Exercise aim: Give the records again in full, exactly as they appear, but without the pictures.

Indoor object tracking data:
--- --- ---

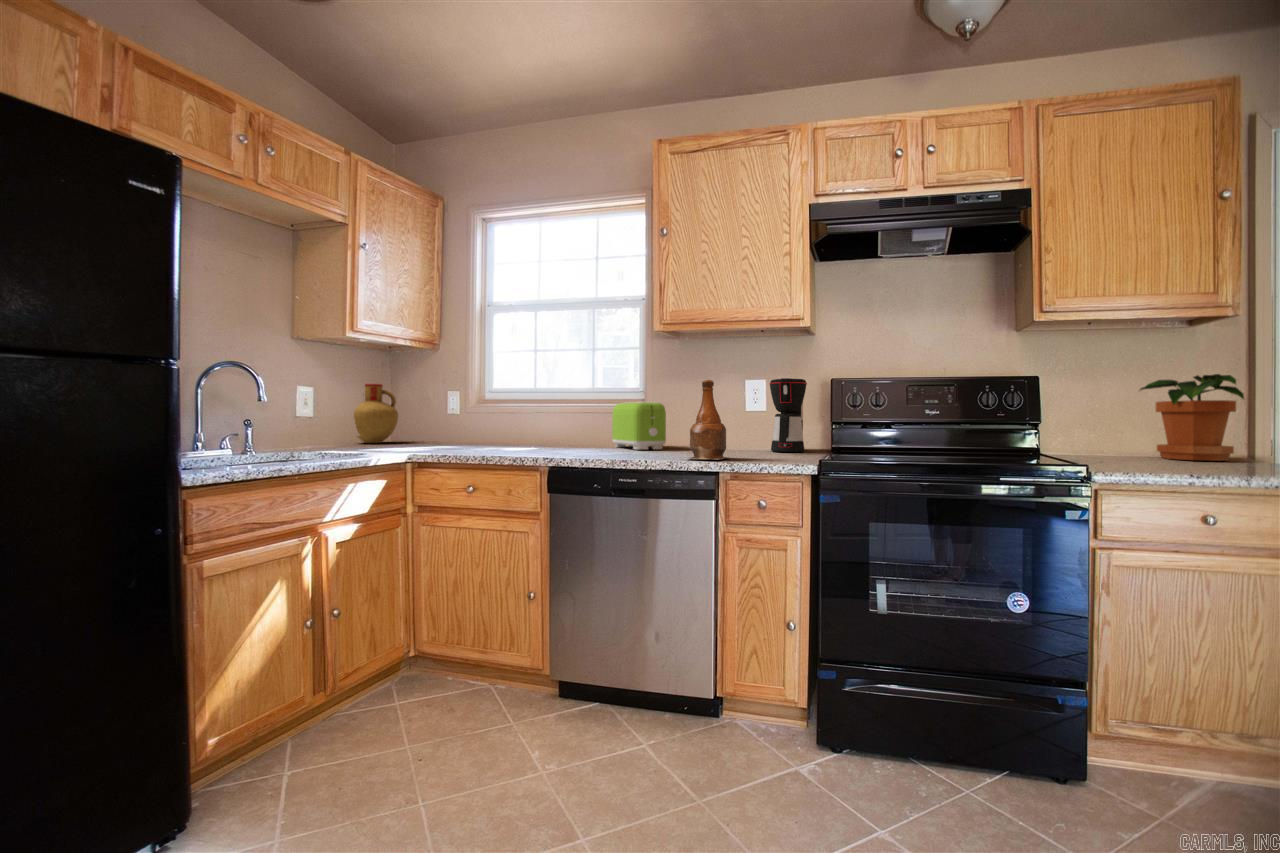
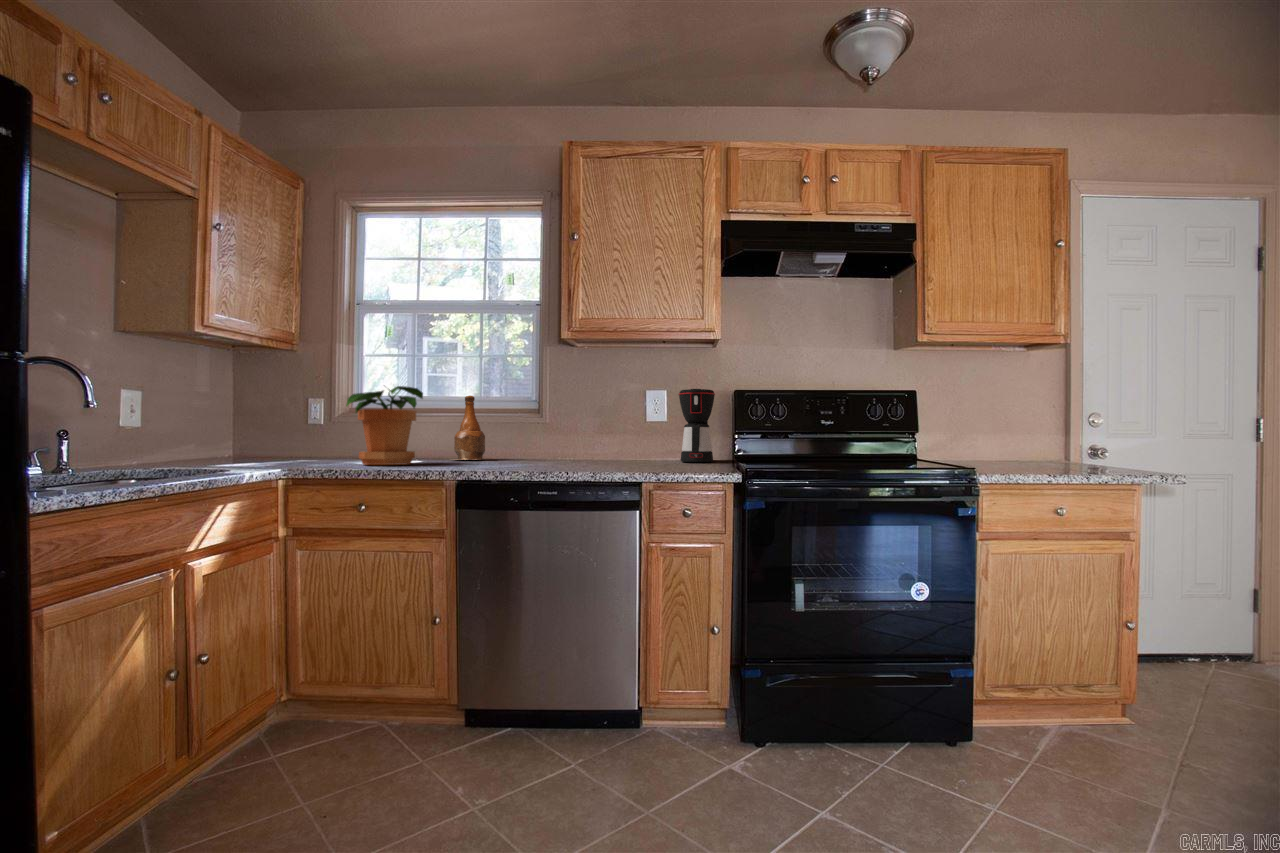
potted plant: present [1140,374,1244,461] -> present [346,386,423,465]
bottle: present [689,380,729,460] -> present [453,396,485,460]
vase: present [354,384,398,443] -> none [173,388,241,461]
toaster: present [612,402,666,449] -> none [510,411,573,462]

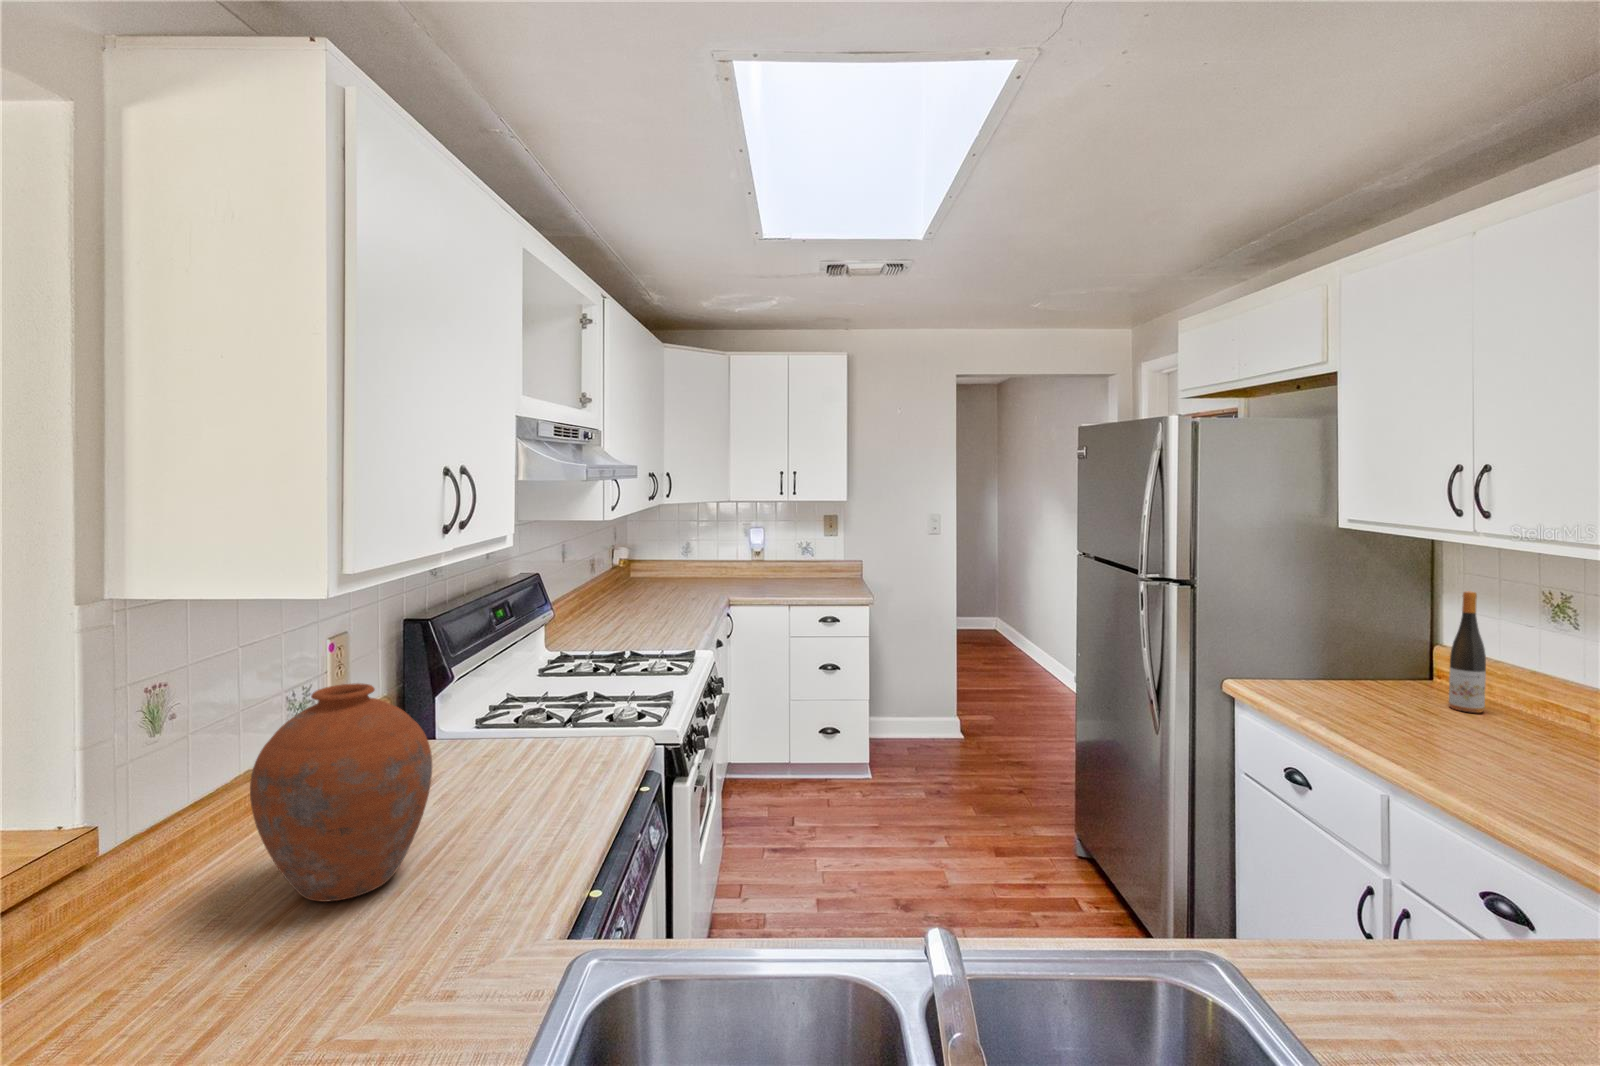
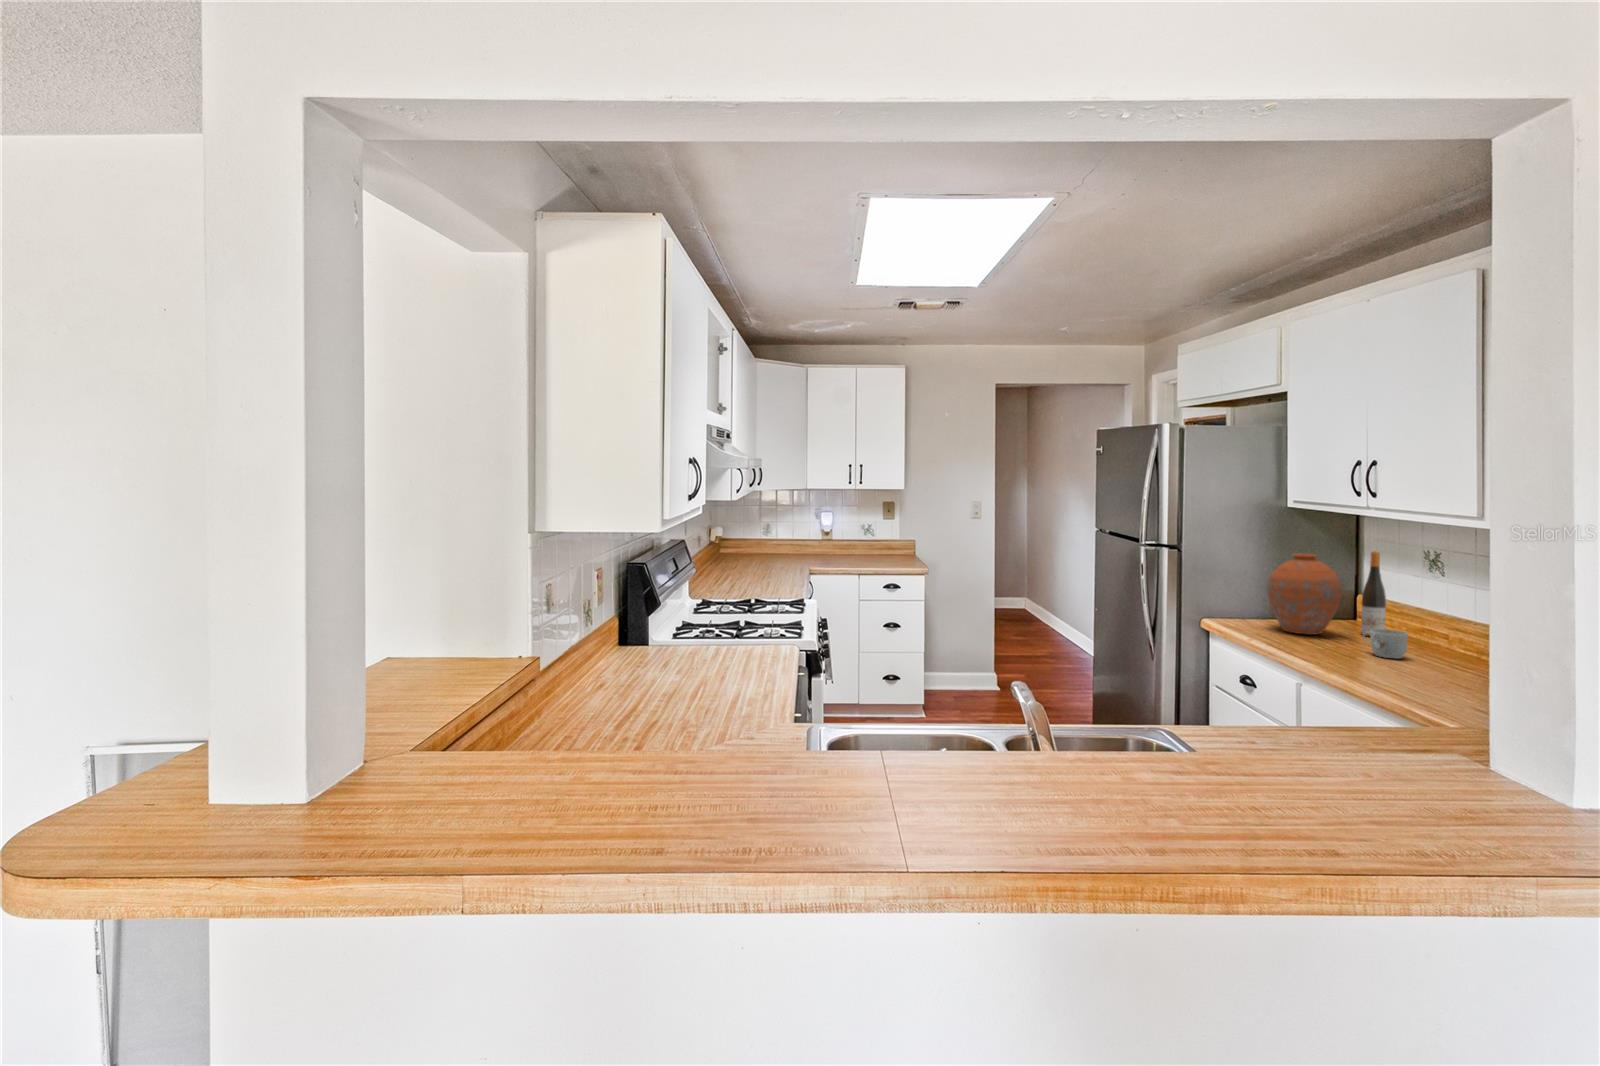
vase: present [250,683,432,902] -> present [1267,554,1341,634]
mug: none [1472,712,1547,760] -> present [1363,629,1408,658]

--- --- ---

Expected answer:
potted plant: present [1140,374,1244,461] -> present [346,386,423,465]
bottle: present [689,380,729,460] -> present [453,396,485,460]
vase: present [354,384,398,443] -> none [173,388,241,461]
toaster: present [612,402,666,449] -> none [510,411,573,462]

vase: present [250,683,432,902] -> present [1267,554,1341,634]
mug: none [1472,712,1547,760] -> present [1363,629,1408,658]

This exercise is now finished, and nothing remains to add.